585; Douglas v. Kentucky, 168 U. S. 488, 18 Sup. Ct. 199, 42 L. Ed. 553;
Pennsylvania Hospital v. Philadelphia, 245 U. S. 20, 23, 38 Sup. Ct. 35,
62 L. Ed. 124. Nor can existing contracts between private individuals
preclude exercise of the police power. 'One whose rights, such as they
are, are subject to state restriction cannot remove them from the power of
the state by making a contract about them.' Hudson Water Co. v. McCarter,
209 U. S. 349, 357, 28 Sup. Ct. 529, 52 L. Ed. 828, 14 Ann. Cas. 560;
Knoxville Water Co. v. Knoxville, 189 U. S. 434, 438, 23 Sup. Ct. 531, 47
L. Ed. 887; Rast v. Van Deman & Lewis Co., 240 U. S. 342, 36 Sup. Ct.
370, 60 L. Ed. 679, L. R. A. 1917A, 421, Ann. Cas. 1917B, 455. The fact
that this suit is brought by a private person is, of course, immaterial.
To protect the community through invoking the aid, as litigant, of
interested private citizens is not a novelty in our law. That it may be
done in Pennsylvania was decided by its Supreme Court in this case. And it
is for a state to say how its public policy shall be enforced.
This
case involves only mining which causes subsidence of a dwelling house. But
the Kohler Act contains provisions in addition to that quoted above; and
as to these, also, an opinion is expressed. These provisions deal with
mining under cities to such an extent as to cause subsidence
of ----
(a) Any public
building or any structure customarily used by the public as a place of
resort, assemblage, or amusement, including, but not limited to, churches,
schools, hospitals, theaters, hotels, and railroad stations.
(b)
Any street, road, bridge, or other public passageway, dedicated to public
use or habitually used by the public.
422 (c) Any track, roadbed, right of way, pipe, conduit, wire, or
other facility, used in the service of the public by any municipal
corporation or public service company as defined by the Public Service
Law, section 1.
A prohibition of
mining which causes subsidence of such structures and facilities is
obviously enacted for a public purpose; and it seems, likewise, clear that
mere notice of intention to mine would not in this connection secure the
public safety.
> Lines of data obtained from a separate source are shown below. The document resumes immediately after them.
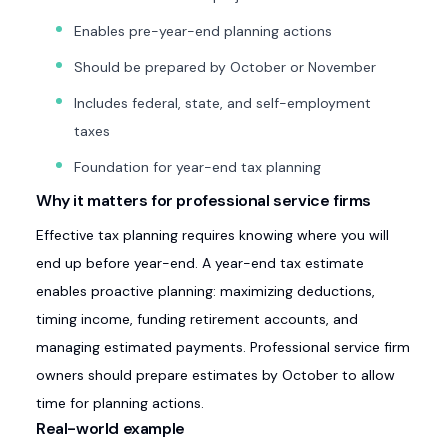
Enables pre-year-end planning actions
Should be prepared by October or November
Includes federal, state, and self-employment
taxes
Foundation for year-end tax planning
Why it matters for professional service firms
Effective tax planning requires knowing where you will
end up before year-end. A year-end tax estimate
enables proactive planning: maximizing deductions,
timing income, funding retirement accounts, and
managing estimated payments. Professional service firm
owners should prepare estimates by October to allow
time for planning actions.
Real-world example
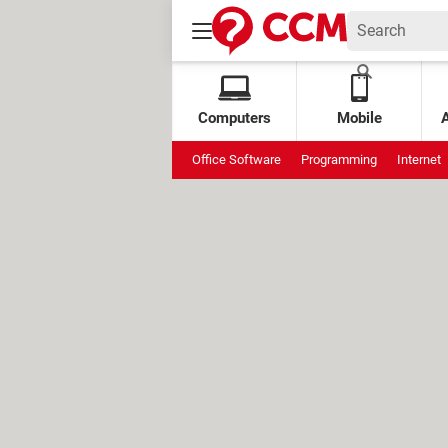
Computers
Mobile
Office Software
Programming
Internet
Yet it is said that these provisions of the act cannot be
sustained as an exercise of the police power where the right to mine such
coal has been reserved. The conclusion seems to rest upon the assumption
that in order to justify such exercise of the police power there must be
'an average reciprocity of advantage' as between the owner of the property
restricted and the rest of the community; and that here such reciprocity
is absent. Reciprocity of advantage is an important consideration, and may
even be an essential, where the state's power is exercised for the purpose
of conferring benefits upon the property of a neighborhood, as in drainage
projects (Wurts v. Hoagland, 114 U. S. 606, 5 Sup. Ct. 1086, 29 L. Ed.
229; Fallbrook Irrigation District v. Bradley, 164 U. S. 112, 17 Sup. Ct.
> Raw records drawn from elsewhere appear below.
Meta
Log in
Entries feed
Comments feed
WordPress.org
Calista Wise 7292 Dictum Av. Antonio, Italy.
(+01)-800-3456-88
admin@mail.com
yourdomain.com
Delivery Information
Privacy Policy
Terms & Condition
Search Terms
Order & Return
56, 41 L. Ed. 369); or upon adjoining owners, as by party wall provisions
(Jackman v. Rosenbaum Co., 260 U. S. 22, 43 Sup. Ct. 9, 67 L. Ed. 107,
decided October 23, 1922). But where the police power is exercised, not to
confer benefits upon property owners but to protect the public from
detriment and danger, there is in my opinion, no room for considering
reciprocity of advantage. There was no reciprocal advantage to the owner
prohibited from using his oil tanks in 248 U. S. 498, 39 Sup. Ct. 172, 63
L. Ed. 381; his brickyard, in 239 U. S. 394, 36 Sup. Ct. 143, 60 L. Ed.
348, Ann. Cas, 1917B, 927; his livery stable, in 237 U. S. 171, 35 Sup.
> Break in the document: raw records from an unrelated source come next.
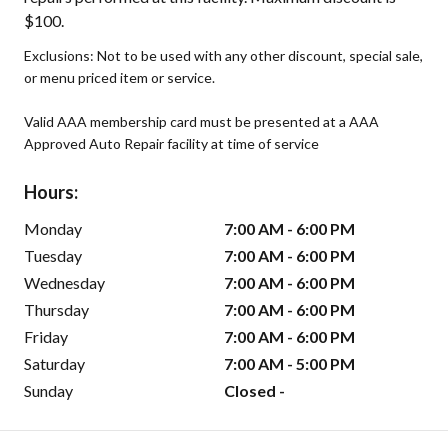
$100.
Exclusions: Not to be used with any other discount, special sale,
or menu priced item or service.
Valid AAA membership card must be presented at a AAA
Approved Auto Repair facility at time of service
Hours:
Monday
7:00 AM - 6:00 PM
Tuesday
7:00 AM - 6:00 PM
Wednesday
7:00 AM - 6:00 PM
Thursday
7:00 AM - 6:00 PM
Friday
7:00 AM - 6:00 PM
Saturday
7:00 AM - 5:00 PM
Sunday
Closed -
Ct. 511, 59 L. Ed. 900; his billiard hall, in 225 U. S. 623, 32 Sup. Ct.
697, 56 L. Ed. 1229, 41 L. R. A. (N. S.) 153; his oleomargarine factory,
in 127 U. S. 678, 8 Sup. Ct. 992, 1257, 32 L. Ed. 253; his brewery, in 123
U. S. 623, 8 Sup. Ct. 273, 31 L. Ed. 205; unless it be the advantage of
living and doing business in a civilized community. That reciprocal
advantage is given by the act to the coal operators.